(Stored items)
▬▬▬▬▬▬

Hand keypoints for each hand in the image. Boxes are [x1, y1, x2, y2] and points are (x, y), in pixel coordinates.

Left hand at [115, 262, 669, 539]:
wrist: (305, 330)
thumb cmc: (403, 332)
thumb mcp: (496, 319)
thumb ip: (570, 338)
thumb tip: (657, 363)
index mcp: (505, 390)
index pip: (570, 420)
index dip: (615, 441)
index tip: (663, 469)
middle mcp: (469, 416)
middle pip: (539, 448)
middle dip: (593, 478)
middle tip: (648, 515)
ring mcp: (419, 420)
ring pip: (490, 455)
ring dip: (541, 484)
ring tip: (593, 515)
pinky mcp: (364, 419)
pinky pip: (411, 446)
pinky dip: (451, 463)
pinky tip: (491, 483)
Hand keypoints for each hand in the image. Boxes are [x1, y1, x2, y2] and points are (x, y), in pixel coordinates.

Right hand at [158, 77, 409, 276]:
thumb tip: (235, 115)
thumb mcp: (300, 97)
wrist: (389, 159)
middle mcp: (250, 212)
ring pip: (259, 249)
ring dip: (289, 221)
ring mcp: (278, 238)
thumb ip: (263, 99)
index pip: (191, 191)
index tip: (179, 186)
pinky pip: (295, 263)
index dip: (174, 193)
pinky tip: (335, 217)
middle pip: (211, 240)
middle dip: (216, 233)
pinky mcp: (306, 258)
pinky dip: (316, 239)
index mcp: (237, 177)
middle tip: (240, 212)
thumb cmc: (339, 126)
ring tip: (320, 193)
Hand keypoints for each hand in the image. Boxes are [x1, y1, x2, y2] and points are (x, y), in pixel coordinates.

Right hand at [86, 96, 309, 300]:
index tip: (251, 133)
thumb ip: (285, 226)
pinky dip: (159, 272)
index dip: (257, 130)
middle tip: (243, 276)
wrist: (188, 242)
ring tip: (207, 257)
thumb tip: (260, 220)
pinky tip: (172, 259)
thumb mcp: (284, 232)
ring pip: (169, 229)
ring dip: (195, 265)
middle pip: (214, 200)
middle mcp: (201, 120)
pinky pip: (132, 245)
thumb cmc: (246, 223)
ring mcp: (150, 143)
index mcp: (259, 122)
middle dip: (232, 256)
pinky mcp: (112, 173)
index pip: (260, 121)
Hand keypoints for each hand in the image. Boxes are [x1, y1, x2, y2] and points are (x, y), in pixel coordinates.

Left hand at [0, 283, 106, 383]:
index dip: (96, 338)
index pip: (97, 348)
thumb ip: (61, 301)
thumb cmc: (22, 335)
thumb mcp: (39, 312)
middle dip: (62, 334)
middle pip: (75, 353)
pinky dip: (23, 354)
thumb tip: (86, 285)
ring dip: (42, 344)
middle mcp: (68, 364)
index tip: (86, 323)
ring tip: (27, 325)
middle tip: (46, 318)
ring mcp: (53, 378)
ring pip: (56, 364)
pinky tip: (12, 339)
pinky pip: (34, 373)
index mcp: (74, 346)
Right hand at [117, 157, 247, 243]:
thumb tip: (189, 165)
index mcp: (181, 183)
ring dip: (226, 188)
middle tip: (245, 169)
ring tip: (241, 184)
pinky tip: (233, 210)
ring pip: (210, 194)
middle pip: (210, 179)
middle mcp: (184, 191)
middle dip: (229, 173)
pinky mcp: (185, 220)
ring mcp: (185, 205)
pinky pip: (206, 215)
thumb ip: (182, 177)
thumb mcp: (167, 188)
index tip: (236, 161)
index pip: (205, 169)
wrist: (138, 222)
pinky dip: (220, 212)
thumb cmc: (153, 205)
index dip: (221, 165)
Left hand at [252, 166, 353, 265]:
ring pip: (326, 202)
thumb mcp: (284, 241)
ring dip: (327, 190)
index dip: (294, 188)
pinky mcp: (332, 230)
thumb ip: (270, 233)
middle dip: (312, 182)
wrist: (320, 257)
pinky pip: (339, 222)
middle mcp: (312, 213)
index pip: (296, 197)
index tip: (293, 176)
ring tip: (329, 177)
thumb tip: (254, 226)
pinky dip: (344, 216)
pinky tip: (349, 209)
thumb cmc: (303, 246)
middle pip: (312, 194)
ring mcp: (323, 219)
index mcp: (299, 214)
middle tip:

▬▬▬▬▬▬

Assignment =
Repeat each entry word for word.

Exercise answer =
Hand keypoints for each hand in the image. Boxes are [x1, y1, x2, y2] and points are (x, y), in pixel coordinates.

Left hand at [115, 262, 669, 539]:
wrist: (305, 330)
thumb cmc: (403, 332)
thumb mcp: (496, 319)
thumb ip: (570, 338)
thumb tip: (657, 363)
index mcp: (505, 390)
index pip: (570, 420)
index dip: (615, 441)
index tip: (663, 469)
middle mcp: (469, 416)
middle pip: (539, 448)
middle dip: (593, 478)
middle tip: (648, 515)
ring mcp: (419, 420)
ring pip: (490, 455)
ring dip: (541, 484)
ring tip: (593, 515)
pinky mcp: (364, 419)
pinky pip: (411, 446)
pinky dip: (451, 463)
pinky tip: (491, 483)
Hand keypoints for each hand in the image. Boxes are [x1, y1, x2, y2] and points are (x, y), in pixel coordinates.

Right hand at [158, 77, 409, 276]:
thumb tip: (235, 115)
thumb mcp: (300, 97)
wrist: (389, 159)
middle mcp: (250, 212)
ring pip: (259, 249)
ring dip: (289, 221)
ring mcp: (278, 238)
thumb ip: (263, 99)
index pip: (191, 191)
index tip: (179, 186)
pinky pip: (295, 263)
index dip: (174, 193)
pinky tip: (335, 217)
middle pip: (211, 240)
middle dip: (216, 233)
pinky mcp: (306, 258)
pinky dip: (316, 239)
index mcp: (237, 177)
middle tip: (240, 212)
thumb cmc: (339, 126)
ring tip: (320, 193)
Hand keypoints for each hand in the image. Boxes are [x1, y1, x2, y2] and points are (x, y), in pixel coordinates.

Right hand at [86, 96, 309, 300]:
index tip: (251, 133)
thumb ip: (285, 226)
pinky dip: (159, 272)
index dip: (257, 130)
middle tip: (243, 276)
wrist: (188, 242)
ring tip: (207, 257)
thumb tip: (260, 220)
pinky tip: (172, 259)
thumb mcp: (284, 232)
ring pip: (169, 229)
ring dip: (195, 265)
middle pip: (214, 200)
middle mcp: (201, 120)
pinky pip: (132, 245)
thumb cmc: (246, 223)
ring mcp: (150, 143)
index mcp: (259, 122)
middle dip: (232, 256)
pinky mcp: (112, 173)
index pip: (260, 121)
Hand keypoints for each hand in the image. Boxes are [x1, y1, x2, y2] and points are (x, y), in pixel coordinates.

Left hand at [0, 283, 106, 383]:
index dip: (96, 338)
index pip: (97, 348)
thumb ip: (61, 301)
thumb cmc: (22, 335)
thumb mcp: (39, 312)
middle dip: (62, 334)
middle pip: (75, 353)
pinky dip: (23, 354)
thumb tip: (86, 285)
ring dip: (42, 344)
middle mcp: (68, 364)
index tip: (86, 323)
ring tip: (27, 325)
middle tip: (46, 318)
ring mcp: (53, 378)
ring pip: (56, 364)
pinky tip: (12, 339)
pinky pip: (34, 373)
index mcp: (74, 346)
Right hand at [117, 157, 247, 243]:
thumb tip: (189, 165)
index mcp: (181, 183)
ring dip: (226, 188)
middle tip: (245, 169)
ring tip: (241, 184)
pinky tip: (233, 210)
ring pip: (210, 194)
middle pip: (210, 179)
middle mcp: (184, 191)
middle dip: (229, 173)
pinky mcp: (185, 220)
ring mcp: (185, 205)
pinky pip: (206, 215)
thumb ip: (182, 177)
thumb mcp: (167, 188)
index tip: (236, 161)
index pip: (205, 169)
wrist: (138, 222)
pinky dip: (220, 212)
thumb cmc: (153, 205)
index dip: (221, 165)
Left hand at [252, 166, 353, 265]:
ring pip: (326, 202)
thumb mcp: (284, 241)
ring dip: (327, 190)
index dip: (294, 188)
pinky mcp: (332, 230)
thumb ip: (270, 233)
middle dip: (312, 182)
wrist: (320, 257)
pinky pip: (339, 222)
middle mcp: (312, 213)
index pip: (296, 197)
index tip: (293, 176)
ring tip: (329, 177)
thumb tip: (254, 226)
pinky dip: (344, 216)
pinky tip: (349, 209)
thumb cmc: (303, 246)
middle pip: (312, 194)
ring mcp: (323, 219)
index mcp: (299, 214)
middle tip:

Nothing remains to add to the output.